Cloud Datacenter SDN Monitoring: Experiences and Challenges

  • Arjun Roy ,
  • Deepak Bansal ,
  • David Brumley ,
  • Harish Kumar Chandrappa ,
  • Parag Sharma ,
  • Rishabh Tewari ,
  • ,
  • Alex C. Sneoren

Internet Measurement Conference (IMC) |

Published by ACM

Cloud customers require highly reliable and performant leased
datacenter infrastructure to deliver quality service for their users.
It is thus critical for cloud providers to quickly detect and mitigate
infrastructure faults.

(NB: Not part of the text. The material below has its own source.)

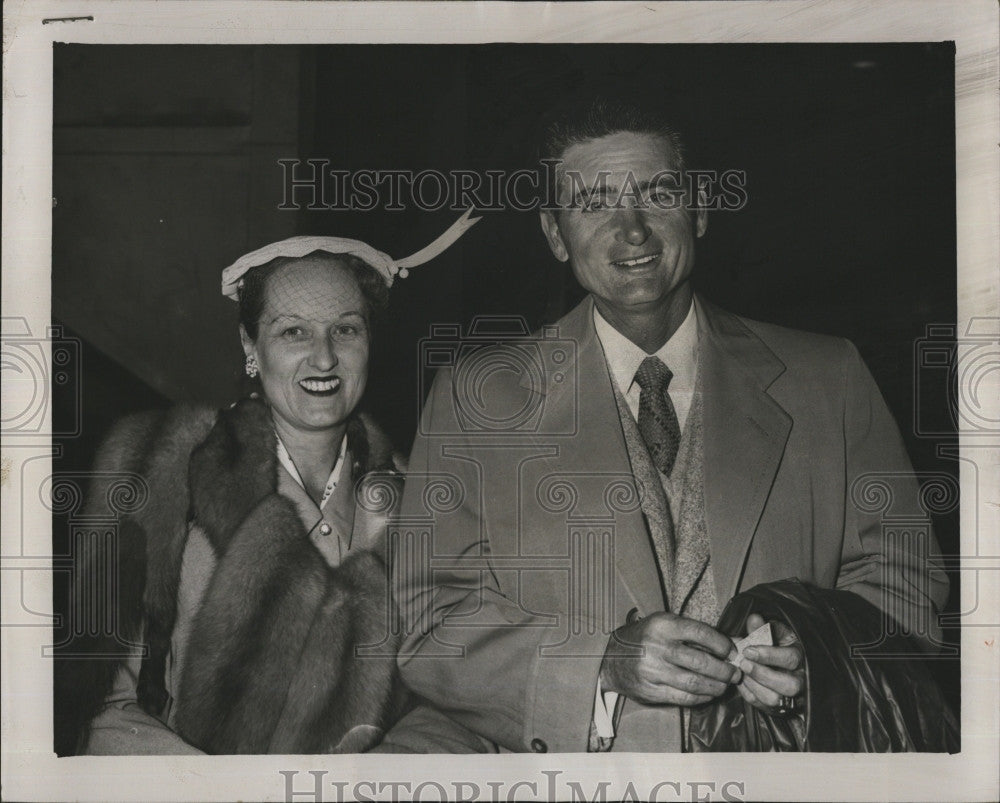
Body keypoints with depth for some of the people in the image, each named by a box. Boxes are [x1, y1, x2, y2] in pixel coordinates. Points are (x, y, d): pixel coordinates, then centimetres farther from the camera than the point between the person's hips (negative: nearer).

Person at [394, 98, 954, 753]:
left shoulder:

While much is known about managing faults
that arise in the datacenter physical infrastructure (i.e., network
and server equipment), comparatively little has been published
regarding management of the logical overlay networks frequently
employed to provide strong isolation in multi-tenant datacenters.
We present a first look into the nuances of monitoring these
“virtualized” networks through the lens of a large cloud provider.
We describe challenges to building cloud-based fault monitoring
systems, and use the output of a production system to illuminate
how virtualization impacts multi-tenant datacenter fault management.
We show that interactions between the virtualization, tenant
software, and lower layers of the network fabric both simplify and
complicate different aspects of fault detection and diagnosis efforts.